To fight deadliest Taliban threat in Afghanistan, US troops go low-tech
To thwart militants in Afghanistan from planting roadside bombs, or IEDs, US soldiers are pleading with locals to alert them to threats. Air surveillance can be too imprecise and approval for airstrikes too slow in coming.
Kirsty Wigglesworth/AP
Combat Outpost JFM, Afghanistan
The metal detector was almost off the scale.
In front of a dusty track lay a five-foot-wide crater where an Afghan farmer had been killed by a roadside bomb. Scrap metal used for shrapnel was buried everywhere.
For the United States and coalition soldiers fighting the Taliban, every civilian the insurgents kill adds weight to the argument they repeat over and over: "The solution is to make the Taliban go away," Lt. Mark Morrison, a US platoon leader from Albany, N.Y., deployed in southern Afghanistan, told villagers. "That way you won't be in danger, and I won't be in danger."
Homemade bombs were the biggest source of coalition casualties last year, killing 275 out of 520 troops, and almost four times as many civilians.
But with the emphasis of the NATO campaign more firmly fixed than ever on avoiding civilian casualties, insurgents laying improvised explosive devices (IEDs) are usually long gone before confirmation of all the criteria needed to order an attack comes through.

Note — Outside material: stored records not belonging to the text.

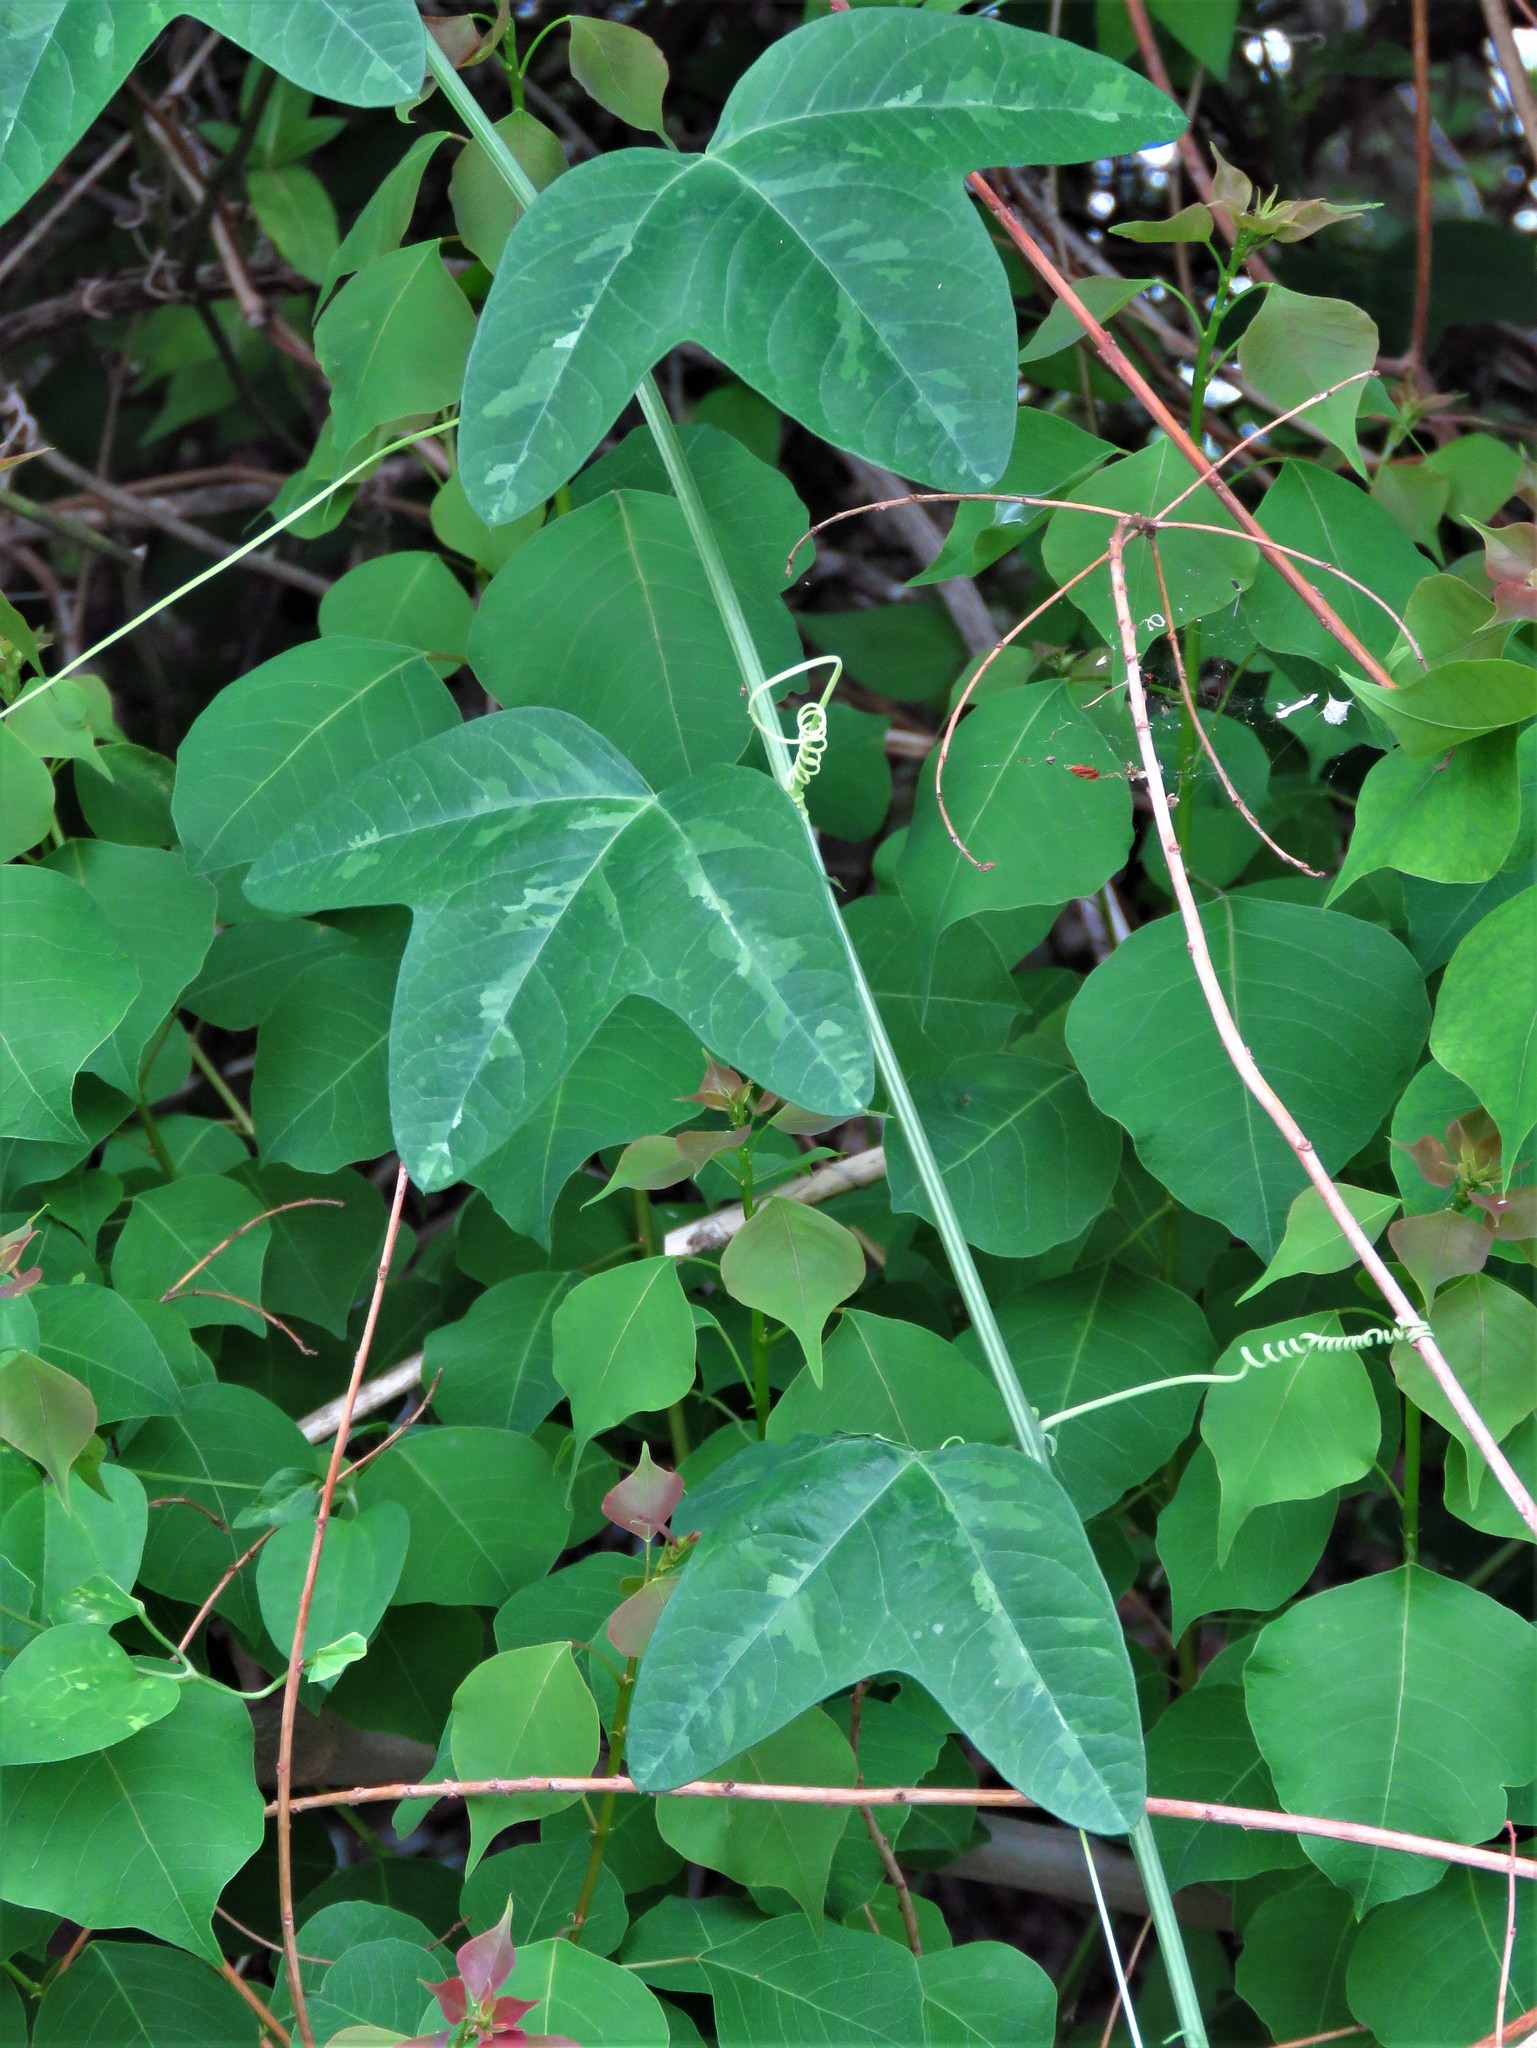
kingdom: Plantae
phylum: Tracheophyta
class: Magnoliopsida
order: Malpighiales
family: Passifloraceae
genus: Passiflora
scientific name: Passiflora lutea
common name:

Instead, foreign soldiers focus on cultivating relationships with villagers, trying to persuade them that homemade bombs are just as much a threat to farmers in their fields as they are to NATO soldiers on patrol, and that handing over the insurgents is the only solution. The idea is to beat the IED menace by winning hearts and minds.
"We need your help," Morrison (2nd platoon, Charlie Company, 1st Battlion, 12th Infantry Regiment) told a group of Afghan farmers on a recent patrol. "I know how to kill the Taliban – we are very, very good at that. What I need your help with is finding where they come from and where they go to. You need to tell me who doesn't belong with you."
It was phrase he repeated to anyone he stopped to talk to. Making a common cause with the civilians whose support is crucial to the counterinsurgency campaign is an obvious ploy. Only by squeezing the Taliban out of the civilian populations where they hide will NATO be able to push them to the negotiating table, as the architects of US and coalition strategy envision. At a conference in London this week, talk also focused on reaching out to rank-and-file Taliban fighters who might not be ideologically committed to the fight.
But persuading Afghans whose only priority is survival to take a stand is also time-consuming and relentlessly frustrating. Although several civilians had been killed by homemade bombs in Morrison's operations area in Zhari, a volatile district in southern Kandahar Province, few seem ready to risk standing up to the Taliban. Some villagers do oblige; far more profess ignorance of the insurgents' doings or blatantly lie.
Using “night letters,” the insurgents threaten to behead anyone who talks to foreign soldiers. According to locals, they have spies in each village keeping vigil. Laborers in the fields neither want to be seen talking to NATO patrols alone nor questioned in a large group when one of their number may be a Taliban informant. "I have no problem with you guys," one villager says. "But we are scared of the bad guys. They kill innocent people if they see them giving information."
For soldiers engaged in gun battles with the insurgents almost every day, this equivocation is understandable but exasperating.
Says Morrison: "I think more people need to be killed by IEDs before they'll believe ... that the threat is really to everyone.”